→ **THE TASK**: Retype each line of the listing below, from the first through the one holding "right shoulder: (288, 423, -22)", with no other lines.

==== TASK INPUTS

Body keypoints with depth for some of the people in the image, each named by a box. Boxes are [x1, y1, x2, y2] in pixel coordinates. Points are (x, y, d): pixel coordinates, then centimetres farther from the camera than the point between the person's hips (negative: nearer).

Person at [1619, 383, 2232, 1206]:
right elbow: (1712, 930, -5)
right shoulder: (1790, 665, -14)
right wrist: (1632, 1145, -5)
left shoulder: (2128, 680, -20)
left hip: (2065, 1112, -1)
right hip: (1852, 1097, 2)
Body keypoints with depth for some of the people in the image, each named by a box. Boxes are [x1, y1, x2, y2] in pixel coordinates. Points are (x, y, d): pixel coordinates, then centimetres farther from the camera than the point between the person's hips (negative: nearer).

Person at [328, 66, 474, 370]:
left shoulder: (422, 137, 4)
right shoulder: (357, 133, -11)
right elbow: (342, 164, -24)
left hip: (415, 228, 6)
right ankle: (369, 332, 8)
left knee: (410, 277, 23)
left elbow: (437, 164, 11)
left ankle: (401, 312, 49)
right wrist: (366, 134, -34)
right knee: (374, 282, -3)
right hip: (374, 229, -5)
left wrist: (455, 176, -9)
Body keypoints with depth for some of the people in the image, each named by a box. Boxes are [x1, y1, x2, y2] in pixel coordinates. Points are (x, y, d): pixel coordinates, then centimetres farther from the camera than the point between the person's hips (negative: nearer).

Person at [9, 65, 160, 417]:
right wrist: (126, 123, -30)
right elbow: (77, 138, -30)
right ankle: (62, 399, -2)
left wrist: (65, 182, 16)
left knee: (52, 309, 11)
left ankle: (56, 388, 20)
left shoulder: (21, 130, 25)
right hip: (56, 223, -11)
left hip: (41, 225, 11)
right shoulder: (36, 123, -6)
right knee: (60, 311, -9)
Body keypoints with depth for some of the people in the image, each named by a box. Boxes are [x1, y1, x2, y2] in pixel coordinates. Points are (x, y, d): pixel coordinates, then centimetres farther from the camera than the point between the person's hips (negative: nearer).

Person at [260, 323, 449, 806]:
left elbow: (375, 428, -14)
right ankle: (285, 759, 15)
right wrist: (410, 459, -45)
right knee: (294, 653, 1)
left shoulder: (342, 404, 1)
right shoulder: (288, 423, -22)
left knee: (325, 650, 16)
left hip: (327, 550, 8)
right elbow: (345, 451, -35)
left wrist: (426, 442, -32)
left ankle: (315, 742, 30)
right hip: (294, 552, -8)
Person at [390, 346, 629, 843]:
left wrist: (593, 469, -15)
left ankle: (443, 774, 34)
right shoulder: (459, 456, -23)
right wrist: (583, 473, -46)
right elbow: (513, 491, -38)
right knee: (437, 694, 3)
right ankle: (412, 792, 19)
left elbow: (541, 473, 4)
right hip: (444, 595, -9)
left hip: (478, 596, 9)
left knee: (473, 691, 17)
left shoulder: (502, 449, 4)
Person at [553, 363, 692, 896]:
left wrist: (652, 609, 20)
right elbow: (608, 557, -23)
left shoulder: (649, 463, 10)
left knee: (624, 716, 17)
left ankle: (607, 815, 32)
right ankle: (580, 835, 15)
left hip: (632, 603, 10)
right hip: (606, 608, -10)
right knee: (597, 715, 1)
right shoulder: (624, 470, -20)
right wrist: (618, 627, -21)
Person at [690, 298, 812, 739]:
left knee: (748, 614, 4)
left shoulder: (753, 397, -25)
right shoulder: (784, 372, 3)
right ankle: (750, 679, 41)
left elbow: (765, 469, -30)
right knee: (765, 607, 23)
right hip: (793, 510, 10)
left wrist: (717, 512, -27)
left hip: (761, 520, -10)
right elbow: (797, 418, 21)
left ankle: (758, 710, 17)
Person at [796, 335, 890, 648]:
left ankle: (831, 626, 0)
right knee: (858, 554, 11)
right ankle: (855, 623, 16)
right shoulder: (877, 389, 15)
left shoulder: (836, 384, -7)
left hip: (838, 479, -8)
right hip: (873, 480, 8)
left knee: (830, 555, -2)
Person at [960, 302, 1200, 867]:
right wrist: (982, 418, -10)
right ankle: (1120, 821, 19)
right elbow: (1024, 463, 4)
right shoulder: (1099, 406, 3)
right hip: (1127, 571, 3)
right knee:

========

→ **ANSWER TO THIS EXERCISE**:
Body keypoints with depth for some of the people in the image, each named by a box. Boxes are [x1, y1, x2, y2] in pixel coordinates. Points are (x, y, d): pixel coordinates, then centimetres farther from the camera than the point between the person's hips (negative: nearer).

Person at [1619, 383, 2232, 1206]:
right elbow: (1712, 930, -5)
right shoulder: (1790, 665, -14)
right wrist: (1632, 1145, -5)
left shoulder: (2128, 680, -20)
left hip: (2065, 1112, -1)
right hip: (1852, 1097, 2)
Body keypoints with depth for some of the people in the image, each named by a box. Boxes are [x1, y1, x2, y2] in pixel coordinates. Points are (x, y, d): pixel coordinates, then centimetres farther from the camera than the point between the person's hips (negative: nearer).

Person at [328, 66, 474, 370]:
left shoulder: (422, 137, 4)
right shoulder: (357, 133, -11)
right elbow: (342, 164, -24)
left hip: (415, 228, 6)
right ankle: (369, 332, 8)
left knee: (410, 277, 23)
left elbow: (437, 164, 11)
left ankle: (401, 312, 49)
right wrist: (366, 134, -34)
right knee: (374, 282, -3)
right hip: (374, 229, -5)
left wrist: (455, 176, -9)
Body keypoints with depth for some of the people in the image, each named by a box. Boxes are [x1, y1, x2, y2] in pixel coordinates. Points are (x, y, d): pixel coordinates, then centimetres farther from the camera than the point between the person's hips (negative: nearer).

Person at [9, 65, 160, 417]:
right wrist: (126, 123, -30)
right elbow: (77, 138, -30)
right ankle: (62, 399, -2)
left wrist: (65, 182, 16)
left knee: (52, 309, 11)
left ankle: (56, 388, 20)
left shoulder: (21, 130, 25)
right hip: (56, 223, -11)
left hip: (41, 225, 11)
right shoulder: (36, 123, -6)
right knee: (60, 311, -9)
Body keypoints with depth for some of the people in the image, each named by a box. Boxes are [x1, y1, x2, y2] in pixel coordinates. Points are (x, y, d): pixel coordinates, then centimetres farther from the camera than the point between the person's hips (negative: nearer).

Person at [260, 323, 449, 806]:
left elbow: (375, 428, -14)
right ankle: (285, 759, 15)
right wrist: (410, 459, -45)
right knee: (294, 653, 1)
left shoulder: (342, 404, 1)
right shoulder: (288, 423, -22)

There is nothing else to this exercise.